### 工作要求
请从练习文本中抄录一段：自“- 降低回复阈值从0.6到0.55以增加回复可能性”起，至“insertions(+), 24 deletions(-)”止（含该处），一字不改。

### 练习文本
From ddf0d08fac3c2dc920f1a3d2f6bdbb14592a5568 Mon Sep 17 00:00:00 2001
From: Windpicker-owo <3431391539@qq.com>
Date: Wed, 17 Sep 2025 20:50:03 +0800
Subject: [PATCH] =?UTF-8?q?feat(affinity-flow):=20=E4=BC=98=E5=8C=96?=
 =?UTF-8?q?=E5=85=B4=E8=B6=A3=E5=BA=A6=E8=AF=84=E5=88=86=E5=92=8C=E5=9B=9E?=
 =?UTF-8?q?=E5=A4=8D=E5=86=B3=E7=AD=96=E9=80=BB=E8=BE=91?=
MIME-Version: 1.0
Content-Type: text/plain; charset=UTF-8
Content-Transfer-Encoding: 8bit

- 降低回复阈值从0.6到0.55以增加回复可能性
- 在最终分数计算中加入标签数量奖励机制，每多匹配一个标签加0.05分，最高加0.3分
- 引入分级相似度匹配系统（高/中/低）并应用不同加成系数
- 增加关键词直接匹配奖励机制，支持完全匹配、包含匹配和部分匹配
- 在计划过滤器中处理回复动作不可用时的自动转换逻辑
- 增加兴趣度阈值80%检查，低于该阈值直接返回no_action
- 优化日志输出和统计信息，提供更详细的匹配分析
---
 src/chat/affinity_flow/interest_scoring.py    |  15 ++-
 .../interest_system/bot_interest_manager.py   | 127 ++++++++++++++++--
 src/chat/planner_actions/plan_filter.py       |  12 +-
 src/chat/planner_actions/planner.py           |  36 ++++-
 src/chat/planner_actions/planner_prompts.py   |   1 -
 5 files changed, 167 insertions(+), 24 deletions(-)

[已存条目]
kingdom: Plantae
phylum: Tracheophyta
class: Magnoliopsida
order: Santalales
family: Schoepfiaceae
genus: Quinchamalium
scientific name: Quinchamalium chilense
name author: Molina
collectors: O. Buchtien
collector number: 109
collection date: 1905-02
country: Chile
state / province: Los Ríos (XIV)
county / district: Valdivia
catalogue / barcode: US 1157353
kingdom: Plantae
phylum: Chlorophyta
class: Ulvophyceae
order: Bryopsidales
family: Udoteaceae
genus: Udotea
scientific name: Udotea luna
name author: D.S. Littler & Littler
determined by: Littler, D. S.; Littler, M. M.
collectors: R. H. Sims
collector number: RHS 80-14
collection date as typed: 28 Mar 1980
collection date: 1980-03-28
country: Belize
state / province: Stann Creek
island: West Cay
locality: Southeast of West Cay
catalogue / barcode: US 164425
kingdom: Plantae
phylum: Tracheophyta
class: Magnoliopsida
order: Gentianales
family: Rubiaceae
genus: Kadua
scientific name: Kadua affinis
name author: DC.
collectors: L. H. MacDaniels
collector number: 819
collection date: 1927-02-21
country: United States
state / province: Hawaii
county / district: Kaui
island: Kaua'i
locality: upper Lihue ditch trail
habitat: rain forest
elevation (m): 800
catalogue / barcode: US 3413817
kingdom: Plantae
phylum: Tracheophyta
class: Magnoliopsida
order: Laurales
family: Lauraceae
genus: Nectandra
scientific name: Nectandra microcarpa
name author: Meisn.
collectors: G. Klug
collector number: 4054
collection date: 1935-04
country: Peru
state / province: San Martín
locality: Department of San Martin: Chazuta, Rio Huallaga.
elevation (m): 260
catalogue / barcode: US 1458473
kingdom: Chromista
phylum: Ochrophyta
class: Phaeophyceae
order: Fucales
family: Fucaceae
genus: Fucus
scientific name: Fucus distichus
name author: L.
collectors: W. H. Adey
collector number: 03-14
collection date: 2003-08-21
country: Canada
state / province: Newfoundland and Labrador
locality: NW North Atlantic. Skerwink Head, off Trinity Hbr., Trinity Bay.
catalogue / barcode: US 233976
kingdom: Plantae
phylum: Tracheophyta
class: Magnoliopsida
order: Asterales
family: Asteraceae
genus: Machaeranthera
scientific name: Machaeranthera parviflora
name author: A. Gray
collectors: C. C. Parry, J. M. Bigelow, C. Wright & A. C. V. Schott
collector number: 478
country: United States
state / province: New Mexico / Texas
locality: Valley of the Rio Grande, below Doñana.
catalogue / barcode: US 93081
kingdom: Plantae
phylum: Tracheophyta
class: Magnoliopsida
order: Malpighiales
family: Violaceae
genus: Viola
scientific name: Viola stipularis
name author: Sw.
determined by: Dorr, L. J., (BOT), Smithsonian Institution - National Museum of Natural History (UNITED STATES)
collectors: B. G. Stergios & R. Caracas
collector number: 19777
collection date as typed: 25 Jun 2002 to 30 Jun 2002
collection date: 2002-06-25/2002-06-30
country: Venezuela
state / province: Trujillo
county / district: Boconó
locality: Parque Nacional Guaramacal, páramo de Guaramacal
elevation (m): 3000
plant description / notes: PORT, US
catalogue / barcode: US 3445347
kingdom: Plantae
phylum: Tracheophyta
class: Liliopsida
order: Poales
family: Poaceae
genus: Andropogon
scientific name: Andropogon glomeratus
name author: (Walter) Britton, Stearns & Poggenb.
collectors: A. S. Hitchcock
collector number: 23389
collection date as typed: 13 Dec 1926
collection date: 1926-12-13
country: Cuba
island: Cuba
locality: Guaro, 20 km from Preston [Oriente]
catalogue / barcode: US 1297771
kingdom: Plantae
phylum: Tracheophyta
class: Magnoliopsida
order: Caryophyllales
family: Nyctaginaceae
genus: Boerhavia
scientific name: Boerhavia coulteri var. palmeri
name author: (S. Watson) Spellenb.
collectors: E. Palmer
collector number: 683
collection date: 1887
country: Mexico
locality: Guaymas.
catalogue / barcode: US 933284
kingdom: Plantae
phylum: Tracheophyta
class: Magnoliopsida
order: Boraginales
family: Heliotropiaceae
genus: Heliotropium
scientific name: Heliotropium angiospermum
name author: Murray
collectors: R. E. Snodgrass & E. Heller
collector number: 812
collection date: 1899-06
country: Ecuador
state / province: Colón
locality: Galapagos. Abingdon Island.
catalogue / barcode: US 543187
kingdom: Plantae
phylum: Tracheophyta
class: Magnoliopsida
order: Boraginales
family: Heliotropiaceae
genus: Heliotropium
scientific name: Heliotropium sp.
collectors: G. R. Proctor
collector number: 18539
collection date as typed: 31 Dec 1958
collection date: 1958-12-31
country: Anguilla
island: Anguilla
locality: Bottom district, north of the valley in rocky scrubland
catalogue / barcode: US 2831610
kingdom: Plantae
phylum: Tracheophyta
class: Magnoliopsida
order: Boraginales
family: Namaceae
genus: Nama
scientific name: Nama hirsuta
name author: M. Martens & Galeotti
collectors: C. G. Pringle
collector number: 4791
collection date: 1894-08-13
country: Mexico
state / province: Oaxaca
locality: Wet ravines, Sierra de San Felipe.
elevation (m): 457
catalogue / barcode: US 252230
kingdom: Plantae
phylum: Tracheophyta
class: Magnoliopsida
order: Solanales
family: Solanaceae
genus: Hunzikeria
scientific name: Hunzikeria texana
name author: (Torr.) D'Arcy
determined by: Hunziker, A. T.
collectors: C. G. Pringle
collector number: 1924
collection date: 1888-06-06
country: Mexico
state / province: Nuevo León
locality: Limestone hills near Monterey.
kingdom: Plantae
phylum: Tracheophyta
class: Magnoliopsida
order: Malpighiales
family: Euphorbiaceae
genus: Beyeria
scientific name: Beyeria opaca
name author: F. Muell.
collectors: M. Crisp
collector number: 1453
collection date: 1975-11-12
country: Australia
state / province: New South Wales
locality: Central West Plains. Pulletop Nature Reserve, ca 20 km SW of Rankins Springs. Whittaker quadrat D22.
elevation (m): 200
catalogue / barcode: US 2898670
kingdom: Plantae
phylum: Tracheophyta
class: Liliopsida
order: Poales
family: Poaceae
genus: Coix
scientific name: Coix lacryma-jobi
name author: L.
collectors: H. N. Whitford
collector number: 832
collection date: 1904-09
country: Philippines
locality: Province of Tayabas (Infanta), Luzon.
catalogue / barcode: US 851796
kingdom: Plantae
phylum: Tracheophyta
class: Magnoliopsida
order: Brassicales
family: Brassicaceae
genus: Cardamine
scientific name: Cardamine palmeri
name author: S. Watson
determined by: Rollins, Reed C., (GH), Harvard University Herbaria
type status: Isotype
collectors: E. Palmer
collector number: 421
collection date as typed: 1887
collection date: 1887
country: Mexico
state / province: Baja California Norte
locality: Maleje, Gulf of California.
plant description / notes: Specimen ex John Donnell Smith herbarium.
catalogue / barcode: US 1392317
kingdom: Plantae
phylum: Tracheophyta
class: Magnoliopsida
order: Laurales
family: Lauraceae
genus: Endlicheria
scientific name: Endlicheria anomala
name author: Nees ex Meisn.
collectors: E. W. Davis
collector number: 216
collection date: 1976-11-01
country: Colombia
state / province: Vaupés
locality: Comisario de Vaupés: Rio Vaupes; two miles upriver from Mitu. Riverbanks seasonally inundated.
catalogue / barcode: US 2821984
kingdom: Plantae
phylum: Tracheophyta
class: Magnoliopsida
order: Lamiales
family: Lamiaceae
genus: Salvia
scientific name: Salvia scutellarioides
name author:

### 本题结果
- 降低回复阈值从0.6到0.55以增加回复可能性
- 在最终分数计算中加入标签数量奖励机制，每多匹配一个标签加0.05分，最高加0.3分
- 引入分级相似度匹配系统（高/中/低）并应用不同加成系数
- 增加关键词直接匹配奖励机制，支持完全匹配、包含匹配和部分匹配
- 在计划过滤器中处理回复动作不可用时的自动转换逻辑
- 增加兴趣度阈值80%检查，低于该阈值直接返回no_action
- 优化日志输出和统计信息，提供更详细的匹配分析
---
 src/chat/affinity_flow/interest_scoring.py    |  15 ++-
 .../interest_system/bot_interest_manager.py   | 127 ++++++++++++++++--
 src/chat/planner_actions/plan_filter.py       |  12 +-
 src/chat/planner_actions/planner.py           |  36 ++++-
 src/chat/planner_actions/planner_prompts.py   |   1 -
 5 files changed, 167 insertions(+), 24 deletions(-)